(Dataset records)
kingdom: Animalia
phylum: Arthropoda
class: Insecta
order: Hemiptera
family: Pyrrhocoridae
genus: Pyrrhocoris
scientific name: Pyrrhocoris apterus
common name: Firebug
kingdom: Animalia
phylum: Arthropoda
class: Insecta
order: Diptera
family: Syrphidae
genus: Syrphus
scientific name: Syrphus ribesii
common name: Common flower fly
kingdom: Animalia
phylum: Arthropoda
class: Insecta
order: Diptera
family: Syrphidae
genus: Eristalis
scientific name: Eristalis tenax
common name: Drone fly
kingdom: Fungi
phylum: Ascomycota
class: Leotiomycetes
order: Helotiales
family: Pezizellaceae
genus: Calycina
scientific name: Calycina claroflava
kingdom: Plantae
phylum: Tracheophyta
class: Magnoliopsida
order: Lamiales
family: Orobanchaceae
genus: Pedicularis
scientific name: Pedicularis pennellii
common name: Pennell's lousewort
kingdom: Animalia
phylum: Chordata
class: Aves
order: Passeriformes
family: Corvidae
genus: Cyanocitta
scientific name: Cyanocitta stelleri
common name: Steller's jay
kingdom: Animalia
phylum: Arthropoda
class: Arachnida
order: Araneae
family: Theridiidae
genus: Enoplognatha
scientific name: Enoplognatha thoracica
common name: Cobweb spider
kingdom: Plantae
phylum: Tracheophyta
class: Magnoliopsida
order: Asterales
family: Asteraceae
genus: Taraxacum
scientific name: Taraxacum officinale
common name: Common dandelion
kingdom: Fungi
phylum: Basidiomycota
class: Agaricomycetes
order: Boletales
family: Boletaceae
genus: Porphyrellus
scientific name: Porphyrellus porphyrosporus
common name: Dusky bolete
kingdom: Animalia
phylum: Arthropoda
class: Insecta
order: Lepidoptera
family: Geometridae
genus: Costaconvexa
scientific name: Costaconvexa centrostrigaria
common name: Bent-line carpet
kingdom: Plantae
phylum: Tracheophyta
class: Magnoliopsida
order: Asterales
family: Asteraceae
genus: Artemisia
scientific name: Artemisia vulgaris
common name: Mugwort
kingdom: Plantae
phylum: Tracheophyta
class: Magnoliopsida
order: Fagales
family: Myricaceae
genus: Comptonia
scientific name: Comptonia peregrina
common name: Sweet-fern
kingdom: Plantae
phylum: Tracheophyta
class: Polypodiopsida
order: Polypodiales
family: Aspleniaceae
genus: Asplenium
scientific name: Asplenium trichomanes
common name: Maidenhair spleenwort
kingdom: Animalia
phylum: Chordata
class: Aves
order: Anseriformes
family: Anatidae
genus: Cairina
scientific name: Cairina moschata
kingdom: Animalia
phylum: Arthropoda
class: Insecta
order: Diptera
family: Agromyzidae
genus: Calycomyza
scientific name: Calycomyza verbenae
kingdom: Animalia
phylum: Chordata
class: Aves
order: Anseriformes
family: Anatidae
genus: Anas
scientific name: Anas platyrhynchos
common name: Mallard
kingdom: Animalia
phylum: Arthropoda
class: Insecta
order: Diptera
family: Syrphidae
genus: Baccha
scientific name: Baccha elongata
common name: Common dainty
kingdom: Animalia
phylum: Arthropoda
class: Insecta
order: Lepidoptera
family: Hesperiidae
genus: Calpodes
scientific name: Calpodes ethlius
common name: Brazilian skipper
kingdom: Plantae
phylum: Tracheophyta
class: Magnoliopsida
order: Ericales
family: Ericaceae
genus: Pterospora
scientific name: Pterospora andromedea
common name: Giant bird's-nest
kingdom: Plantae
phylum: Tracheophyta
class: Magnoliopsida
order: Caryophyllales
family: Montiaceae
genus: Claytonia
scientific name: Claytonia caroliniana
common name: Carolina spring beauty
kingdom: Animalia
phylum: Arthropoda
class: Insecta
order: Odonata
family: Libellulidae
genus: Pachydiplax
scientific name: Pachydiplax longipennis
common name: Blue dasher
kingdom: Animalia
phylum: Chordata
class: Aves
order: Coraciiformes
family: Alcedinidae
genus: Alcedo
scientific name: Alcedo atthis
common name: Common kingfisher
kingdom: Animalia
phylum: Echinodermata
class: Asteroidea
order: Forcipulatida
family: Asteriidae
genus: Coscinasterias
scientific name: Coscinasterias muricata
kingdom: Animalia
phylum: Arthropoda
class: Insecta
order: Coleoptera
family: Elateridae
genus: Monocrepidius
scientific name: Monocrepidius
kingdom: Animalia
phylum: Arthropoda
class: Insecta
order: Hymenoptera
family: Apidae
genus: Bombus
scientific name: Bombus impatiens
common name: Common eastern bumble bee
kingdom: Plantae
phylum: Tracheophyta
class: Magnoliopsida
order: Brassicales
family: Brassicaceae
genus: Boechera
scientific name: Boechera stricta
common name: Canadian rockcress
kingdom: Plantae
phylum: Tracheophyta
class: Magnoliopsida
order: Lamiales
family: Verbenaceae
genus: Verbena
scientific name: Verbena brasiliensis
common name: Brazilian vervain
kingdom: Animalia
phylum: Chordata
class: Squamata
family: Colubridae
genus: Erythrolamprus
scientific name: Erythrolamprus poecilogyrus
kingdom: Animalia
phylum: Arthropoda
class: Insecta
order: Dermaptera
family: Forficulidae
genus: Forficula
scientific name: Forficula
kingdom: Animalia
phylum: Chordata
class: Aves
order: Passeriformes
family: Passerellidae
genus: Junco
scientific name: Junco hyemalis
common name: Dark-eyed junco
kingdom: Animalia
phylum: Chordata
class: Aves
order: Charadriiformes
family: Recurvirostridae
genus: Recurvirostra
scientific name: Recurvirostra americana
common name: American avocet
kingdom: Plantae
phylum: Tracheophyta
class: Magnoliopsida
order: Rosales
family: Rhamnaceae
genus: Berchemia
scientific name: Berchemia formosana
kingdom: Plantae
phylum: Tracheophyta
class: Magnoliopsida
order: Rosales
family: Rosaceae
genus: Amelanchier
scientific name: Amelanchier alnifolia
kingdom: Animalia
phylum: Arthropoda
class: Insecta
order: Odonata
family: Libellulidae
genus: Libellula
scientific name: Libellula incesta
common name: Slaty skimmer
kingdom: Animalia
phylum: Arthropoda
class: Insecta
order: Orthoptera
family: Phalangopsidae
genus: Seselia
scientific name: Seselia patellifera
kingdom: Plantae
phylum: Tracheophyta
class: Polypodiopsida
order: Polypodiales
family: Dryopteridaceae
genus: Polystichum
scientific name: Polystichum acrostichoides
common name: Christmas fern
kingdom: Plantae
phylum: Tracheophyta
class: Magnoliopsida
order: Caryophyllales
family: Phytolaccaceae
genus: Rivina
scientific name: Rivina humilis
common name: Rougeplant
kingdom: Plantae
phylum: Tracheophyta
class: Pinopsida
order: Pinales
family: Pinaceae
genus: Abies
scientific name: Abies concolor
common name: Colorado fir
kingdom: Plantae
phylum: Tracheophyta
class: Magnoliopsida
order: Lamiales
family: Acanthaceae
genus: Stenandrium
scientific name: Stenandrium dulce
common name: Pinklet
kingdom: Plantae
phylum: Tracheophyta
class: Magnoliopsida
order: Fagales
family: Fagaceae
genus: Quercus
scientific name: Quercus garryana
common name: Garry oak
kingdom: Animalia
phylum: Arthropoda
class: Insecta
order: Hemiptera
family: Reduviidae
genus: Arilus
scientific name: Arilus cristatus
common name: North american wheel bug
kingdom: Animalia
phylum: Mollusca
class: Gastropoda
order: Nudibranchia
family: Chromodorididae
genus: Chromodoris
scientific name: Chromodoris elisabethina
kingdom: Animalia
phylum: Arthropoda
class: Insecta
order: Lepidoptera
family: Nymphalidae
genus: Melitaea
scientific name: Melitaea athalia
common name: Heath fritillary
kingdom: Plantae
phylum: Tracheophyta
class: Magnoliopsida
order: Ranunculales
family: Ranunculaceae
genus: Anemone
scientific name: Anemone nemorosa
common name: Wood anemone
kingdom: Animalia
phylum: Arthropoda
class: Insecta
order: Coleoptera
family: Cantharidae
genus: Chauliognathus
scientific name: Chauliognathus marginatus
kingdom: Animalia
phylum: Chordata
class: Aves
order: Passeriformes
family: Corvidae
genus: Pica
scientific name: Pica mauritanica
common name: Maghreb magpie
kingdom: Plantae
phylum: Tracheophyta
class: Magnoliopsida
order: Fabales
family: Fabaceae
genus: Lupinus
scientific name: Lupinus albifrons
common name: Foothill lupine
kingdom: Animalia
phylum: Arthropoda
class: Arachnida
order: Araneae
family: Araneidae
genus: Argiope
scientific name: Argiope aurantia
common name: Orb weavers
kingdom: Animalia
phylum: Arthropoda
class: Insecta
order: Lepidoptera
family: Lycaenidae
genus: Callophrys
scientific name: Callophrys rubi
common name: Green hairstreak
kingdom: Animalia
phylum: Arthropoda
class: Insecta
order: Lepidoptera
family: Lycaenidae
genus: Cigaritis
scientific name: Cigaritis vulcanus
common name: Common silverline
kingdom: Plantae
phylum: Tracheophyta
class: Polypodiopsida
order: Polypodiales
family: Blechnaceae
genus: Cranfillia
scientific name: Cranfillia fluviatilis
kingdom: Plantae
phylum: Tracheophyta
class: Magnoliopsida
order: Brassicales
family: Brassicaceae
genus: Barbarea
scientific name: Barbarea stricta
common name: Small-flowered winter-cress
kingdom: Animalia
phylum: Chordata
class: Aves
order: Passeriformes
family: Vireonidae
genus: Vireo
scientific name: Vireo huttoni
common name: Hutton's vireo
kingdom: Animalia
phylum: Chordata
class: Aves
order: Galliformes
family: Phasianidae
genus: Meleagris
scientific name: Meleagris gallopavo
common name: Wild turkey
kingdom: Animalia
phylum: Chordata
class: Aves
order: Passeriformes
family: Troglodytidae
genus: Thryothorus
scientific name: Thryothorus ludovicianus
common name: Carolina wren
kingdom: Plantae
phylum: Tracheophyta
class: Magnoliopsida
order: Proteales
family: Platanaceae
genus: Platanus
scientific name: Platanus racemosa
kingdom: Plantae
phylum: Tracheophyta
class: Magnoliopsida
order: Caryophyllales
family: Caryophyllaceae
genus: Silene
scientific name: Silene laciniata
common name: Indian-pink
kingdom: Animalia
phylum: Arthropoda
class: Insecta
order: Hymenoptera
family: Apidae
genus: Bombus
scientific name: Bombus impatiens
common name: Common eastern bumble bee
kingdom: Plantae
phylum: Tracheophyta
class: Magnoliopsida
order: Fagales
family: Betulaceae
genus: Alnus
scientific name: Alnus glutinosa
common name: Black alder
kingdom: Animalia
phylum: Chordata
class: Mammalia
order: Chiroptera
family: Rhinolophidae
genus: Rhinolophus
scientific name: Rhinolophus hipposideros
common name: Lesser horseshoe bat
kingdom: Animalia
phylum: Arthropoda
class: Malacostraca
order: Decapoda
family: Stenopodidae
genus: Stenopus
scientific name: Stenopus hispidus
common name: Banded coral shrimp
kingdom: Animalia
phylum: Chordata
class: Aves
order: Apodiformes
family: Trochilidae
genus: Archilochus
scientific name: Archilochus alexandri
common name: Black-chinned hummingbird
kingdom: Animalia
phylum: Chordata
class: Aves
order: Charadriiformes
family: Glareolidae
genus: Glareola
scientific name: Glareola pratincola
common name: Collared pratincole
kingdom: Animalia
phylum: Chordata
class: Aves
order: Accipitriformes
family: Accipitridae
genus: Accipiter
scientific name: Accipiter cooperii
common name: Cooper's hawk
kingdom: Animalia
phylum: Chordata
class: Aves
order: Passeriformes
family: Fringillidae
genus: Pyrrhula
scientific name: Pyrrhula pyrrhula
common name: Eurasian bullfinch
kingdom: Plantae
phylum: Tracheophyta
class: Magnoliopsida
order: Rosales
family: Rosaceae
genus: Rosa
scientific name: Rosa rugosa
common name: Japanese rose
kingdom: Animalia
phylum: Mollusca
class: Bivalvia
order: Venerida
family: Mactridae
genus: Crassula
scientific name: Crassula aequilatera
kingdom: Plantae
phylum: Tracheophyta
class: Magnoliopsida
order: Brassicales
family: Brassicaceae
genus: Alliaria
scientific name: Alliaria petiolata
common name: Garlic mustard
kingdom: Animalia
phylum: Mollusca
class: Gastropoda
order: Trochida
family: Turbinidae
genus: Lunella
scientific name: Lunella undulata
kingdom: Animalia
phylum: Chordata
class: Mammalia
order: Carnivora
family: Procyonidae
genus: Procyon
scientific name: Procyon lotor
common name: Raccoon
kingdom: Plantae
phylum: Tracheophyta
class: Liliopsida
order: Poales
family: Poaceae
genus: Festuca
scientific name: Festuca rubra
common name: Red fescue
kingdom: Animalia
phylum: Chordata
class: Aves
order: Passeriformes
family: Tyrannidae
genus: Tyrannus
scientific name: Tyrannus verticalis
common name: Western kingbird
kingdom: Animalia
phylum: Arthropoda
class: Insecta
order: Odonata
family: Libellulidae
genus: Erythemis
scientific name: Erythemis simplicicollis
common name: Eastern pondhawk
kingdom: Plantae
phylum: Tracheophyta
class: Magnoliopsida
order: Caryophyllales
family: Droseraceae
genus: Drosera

▶ _Your goal_
Reproduce the lines of the data above verbatim, starting at the line containing "family: Poaceae" and ending at the line containing "common name: Western kingbird", with both included.

▶ _Solved exercise_
family: Poaceae
genus: Festuca
scientific name: Festuca rubra
common name: Red fescue
kingdom: Animalia
phylum: Chordata
class: Aves
order: Passeriformes
family: Tyrannidae
genus: Tyrannus
scientific name: Tyrannus verticalis
common name: Western kingbird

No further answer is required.